BEIJING. December 10, 2004
The authorities of Harbin decided to re-open the five-domed Iversk church. (forgive my ignorance, but all old depictions of Harbin's Holy Iversk Church, we can see SEVEN domes: five on the church's roof, one on the belltower, one above the temple's altar. I don't insist on anything - perhaps the belltower's dome and that above the altar are not part of the count?) Harbin's Russian population sometimes referred to the 1908 structure as the "military church": it was built in memory of soldiers who fell in the 1904-05 Russo-Japanese War.
Later, é migré s -- former White Army officers -- were buried on the adjoining cemetery. Inside the church, which for a long time was used as a factory warehouse, one can still find the semi-destroyed tomb of General Vladimir Kappel, whose remains were brought by Whites retreating from Chita. (The church is still used as a warehouse and garage - a horizontal partition has been erected. The second floor has offices of a Chinese firm. V.O. Kappel's burial place is outside the church, along its northern side.) A magnificent mosaic panel is to be re-built in the church as well as other decorative elements -- the fate of the tomb is still unclear. (The mosaic panels are outside the church, decorating its exterior walls.)

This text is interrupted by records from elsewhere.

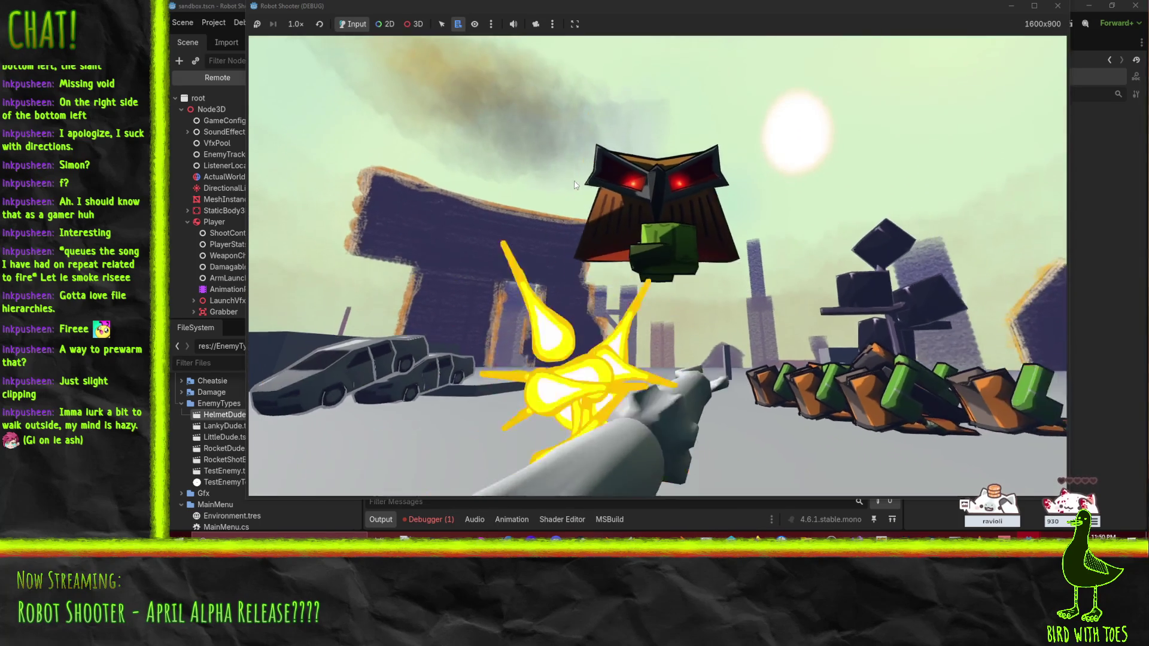
pyautogui.click(558, 127)
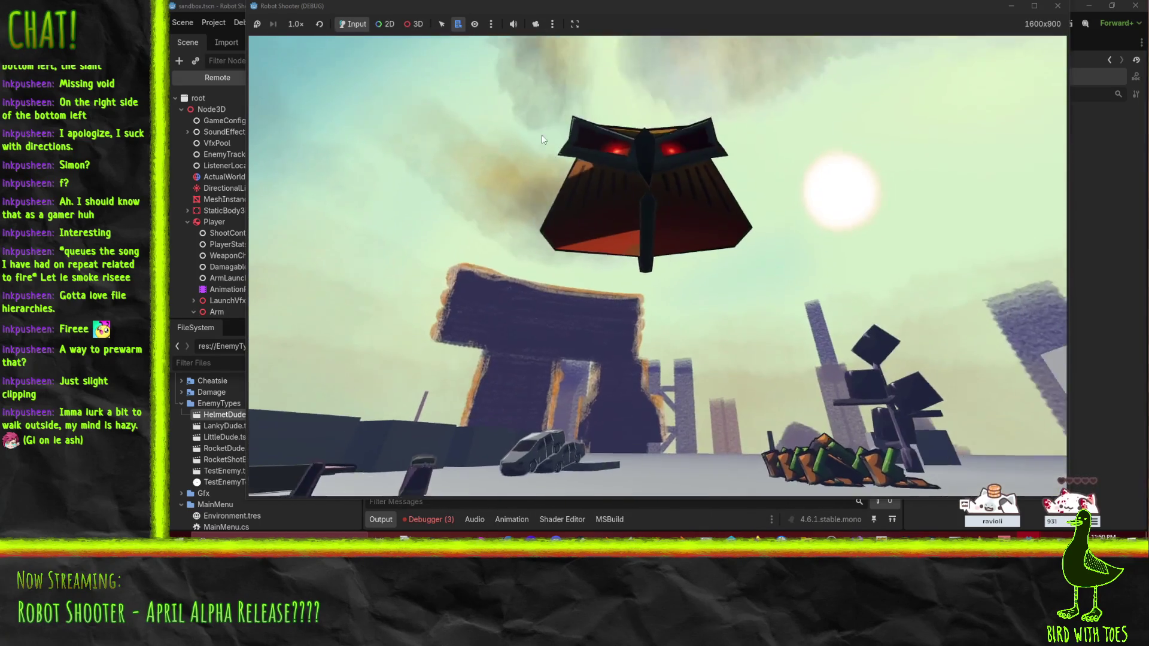
pyautogui.click(536, 111)
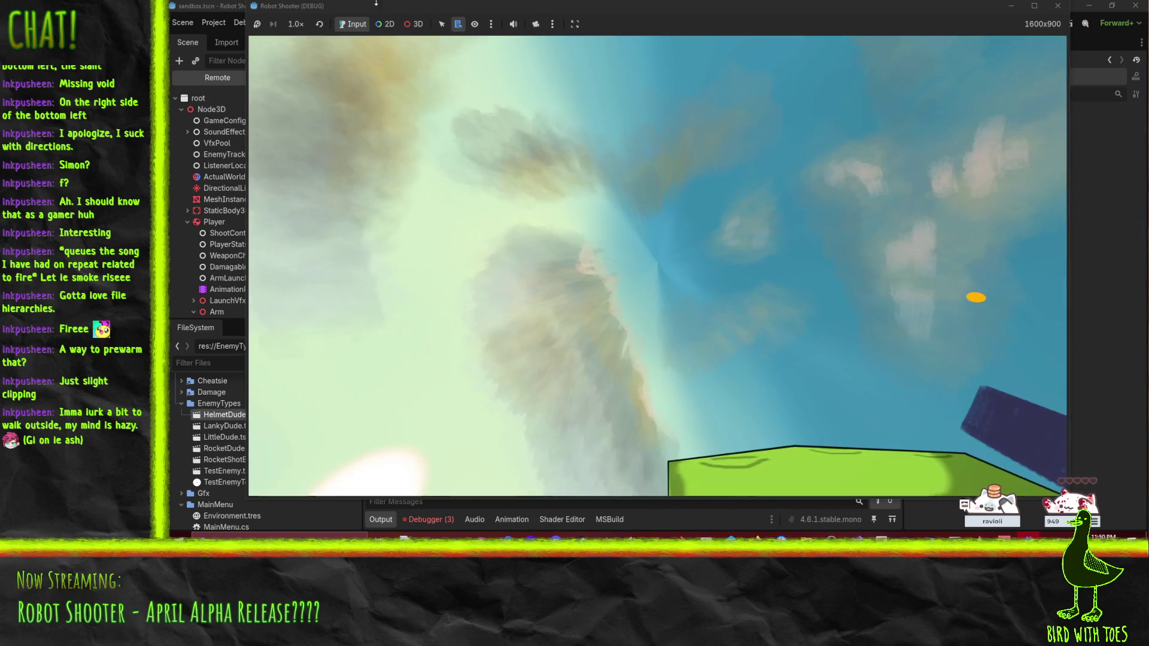
pyautogui.press('F8')
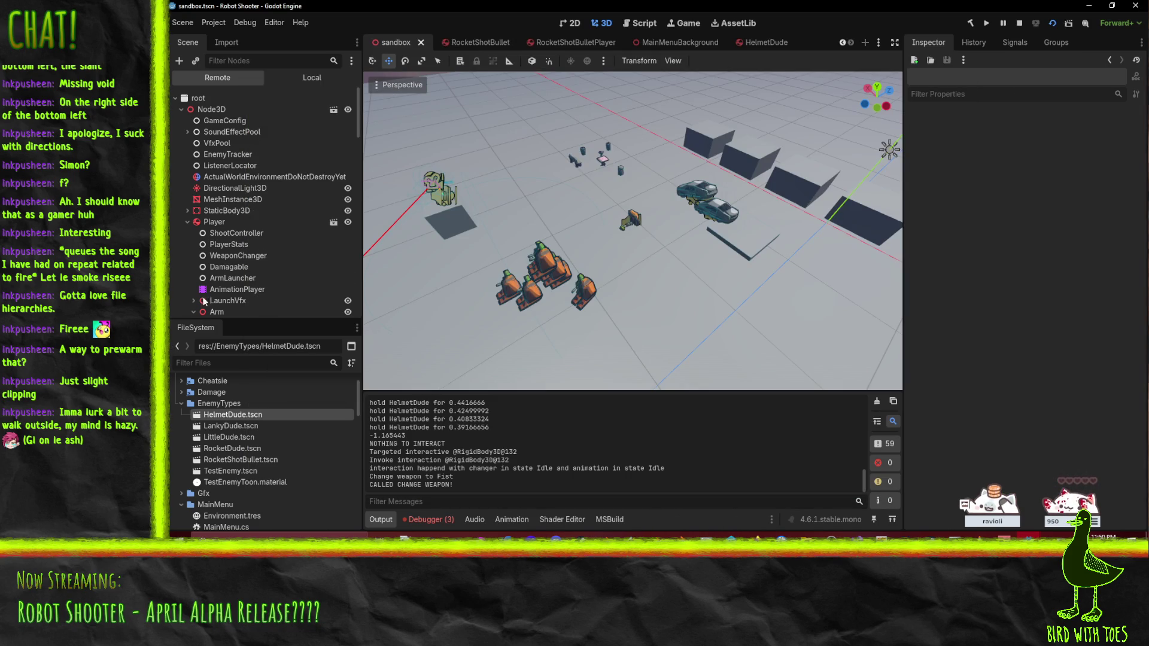
# Step: In the Remote tree, expand the Fist, toggle Playing on its AudioStreamPlayer, and check FistAnimationPlayer
pyautogui.scroll(-2, 267, 258)
pyautogui.scroll(-6, 267, 258)
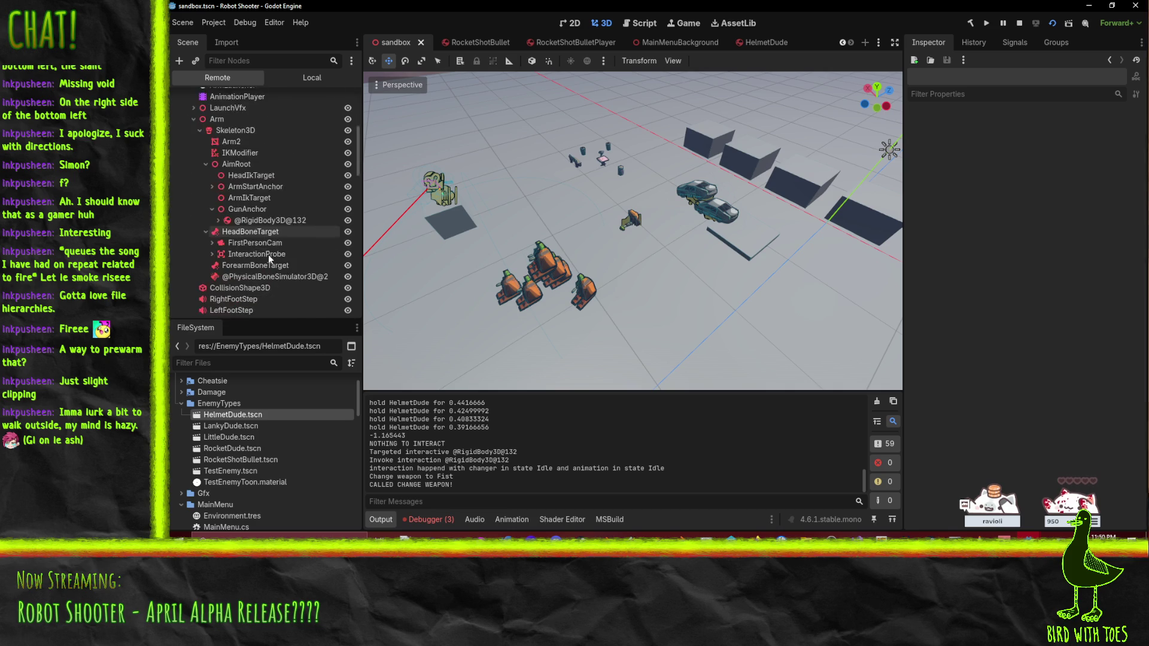
pyautogui.click(218, 194)
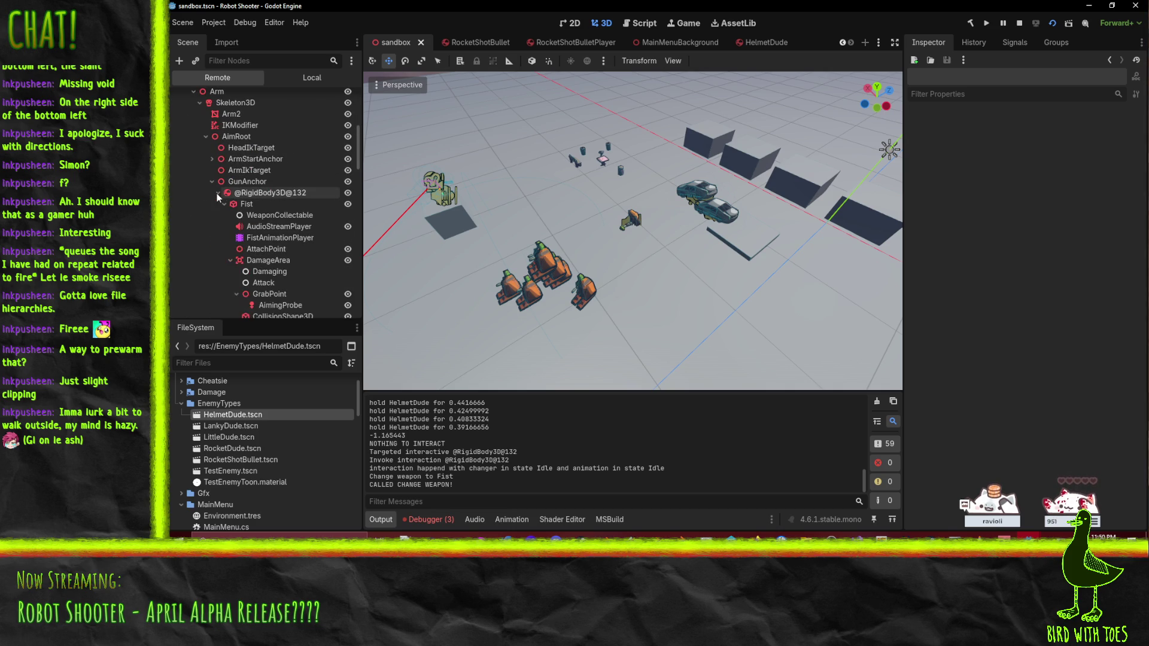
pyautogui.click(276, 227)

A large Russian colony once existed in Harbin -- a major population point along the Chinese-Eastern Railroad (KVZhD in Russian), now an administrative center of Heilongjiang Province. (Harbin was founded by Russians, who lived in it for over two hundred years, not just decades.) Memory of the colony's presence is preserved in the "Russian" architecture of the old part of the city -- and also in the lexicon of present-day natives of Harbin who refer to bread as "leba", and a bucket as "veydelo" (I, nevertheless, would transcribe this word as "veydalo"). Harbin's municipal authorities will reconstruct the historical center, attempting to return "European" features to certain streets.